Drawing a layer on screen is really a matter of drawing each of its tiles. Tiles are represented as quads (simple 4-gons i.e. rectangles; see cc/quads) drawn filled with a subregion of the given layer’s content. The compositor generates quads and a set of render passes (render passes are simple data structures that hold a list of quads). The actual GL commands for drawing are generated separately from the quads (see cc/output/gl_renderer.cc). This is abstracted away from the quad implementation so it is possible to write non-GL backends for the compositor (the only significant non-GL implementation is the software compositor, covered later). Drawing the quads more or less amounts to setting up the viewport for each render pass, then setting up the transform for and drawing each quad in the render pass’s quad list.
Note that doing the traversal depth-first ensures proper z-ordering of cc layers, and the z-ordering of the potentially-multiple RenderLayers associated with that cc layer is guaranteed earlier by the ordering of the RenderObject tree traversal when the RenderObjects for a layer are painted.
Varied Scale Factors
One significant advantage of impl-side painting is that the compositor can reraster existing SkPictures at arbitrary scale factors. This comes in useful in two main contexts: pinch-to-zoom and producing low-resolution tiles during fast flings.

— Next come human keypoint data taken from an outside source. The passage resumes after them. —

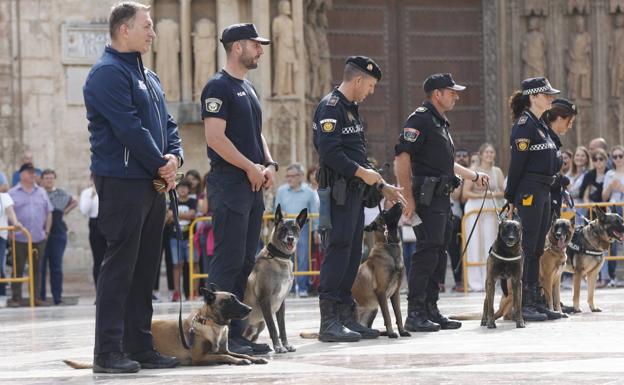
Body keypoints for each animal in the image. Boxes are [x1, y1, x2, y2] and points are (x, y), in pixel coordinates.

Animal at [62, 284, 266, 368]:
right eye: (229, 301)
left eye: (237, 298)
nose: (249, 309)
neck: (212, 323)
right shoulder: (200, 357)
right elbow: (226, 356)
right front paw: (240, 361)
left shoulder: (223, 349)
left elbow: (238, 353)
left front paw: (253, 358)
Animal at [241, 204, 308, 354]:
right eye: (283, 229)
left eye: (295, 228)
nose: (290, 239)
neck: (278, 257)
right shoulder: (265, 299)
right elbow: (273, 327)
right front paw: (278, 346)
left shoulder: (281, 303)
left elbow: (282, 327)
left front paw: (286, 345)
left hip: (259, 325)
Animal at [352, 202, 410, 338]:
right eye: (383, 212)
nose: (399, 203)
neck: (389, 244)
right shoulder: (381, 292)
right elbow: (387, 316)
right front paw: (392, 333)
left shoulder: (395, 292)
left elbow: (398, 314)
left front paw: (402, 331)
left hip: (374, 308)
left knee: (369, 327)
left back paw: (378, 332)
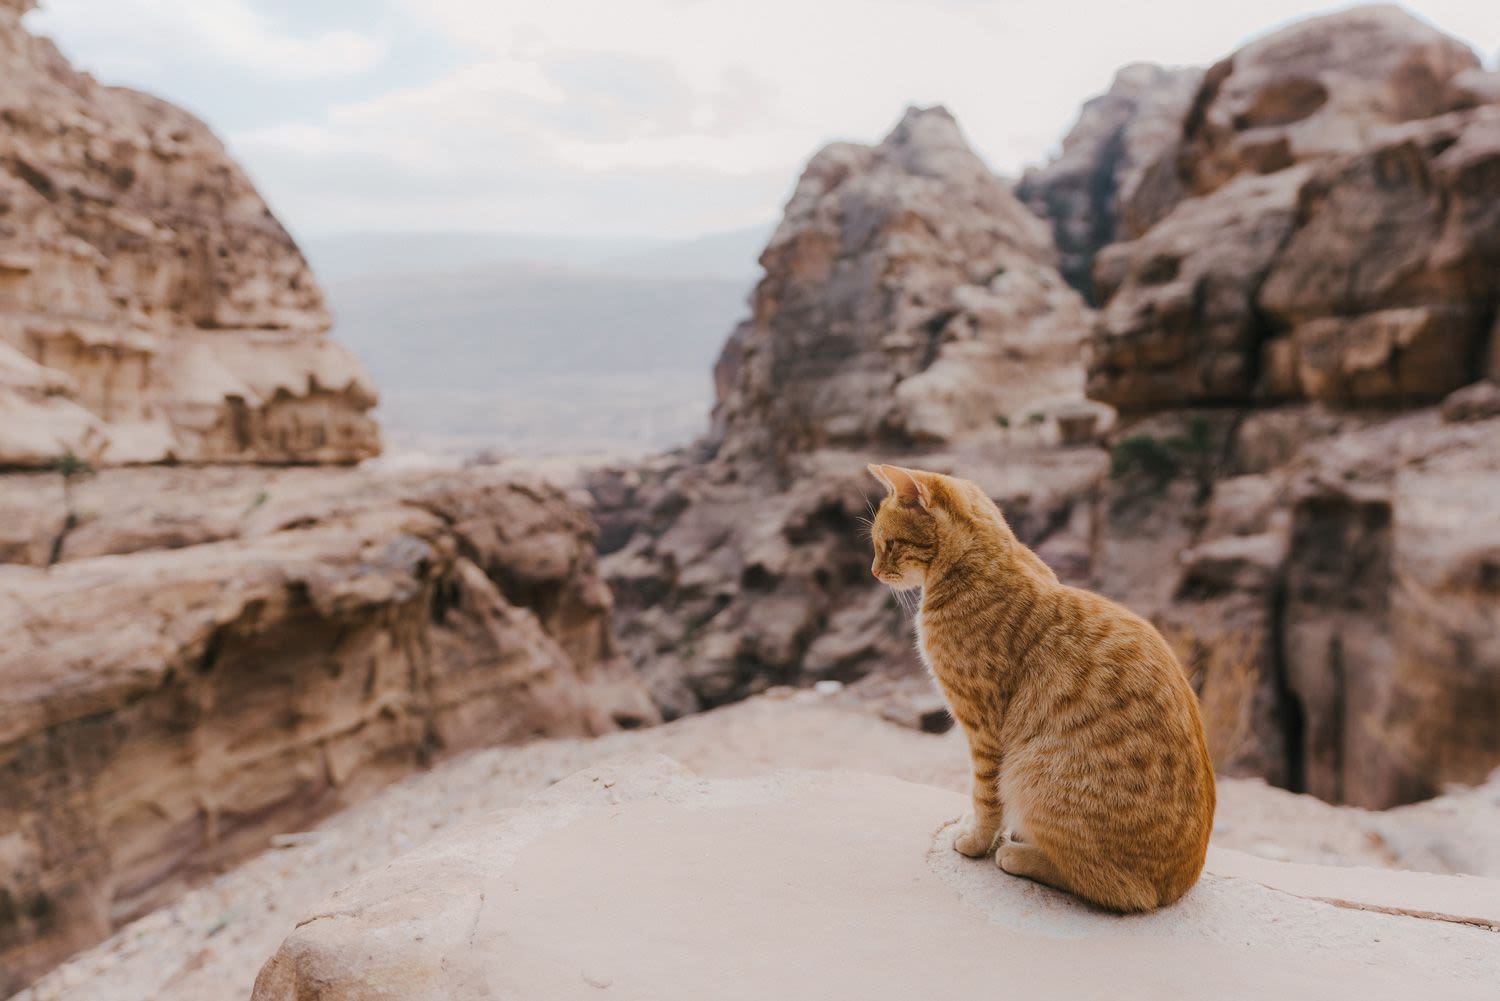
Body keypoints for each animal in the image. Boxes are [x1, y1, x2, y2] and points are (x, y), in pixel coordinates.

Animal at [870, 465, 1218, 912]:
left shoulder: (983, 730)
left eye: (889, 544)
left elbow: (985, 797)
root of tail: (1179, 886)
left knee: (1116, 889)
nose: (874, 572)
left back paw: (1020, 855)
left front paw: (977, 840)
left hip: (1030, 774)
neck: (983, 563)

The compositor will intercept input events for pinch/zoom and scale the already-rastered tiles appropriately on the GPU, but it also rerasters at more suitable target resolutions while this is happening. Whenever the new tiles are ready (rastered and uploaded) they can be swapped in by activating the pending tree, improving the resolution of the pinch/zoom’d screen (even if the pinch isn’t yet complete).
When rasterizing in software the compositor also attempts to quickly produce low-resolution tiles (which are typically much cheaper to paint) and display them during a scroll if the high-res tiles aren’t yet ready. This is why some pages can look blurry during a fast scroll -- the compositor displays the low-res tiles on screen while the high-res tiles raster.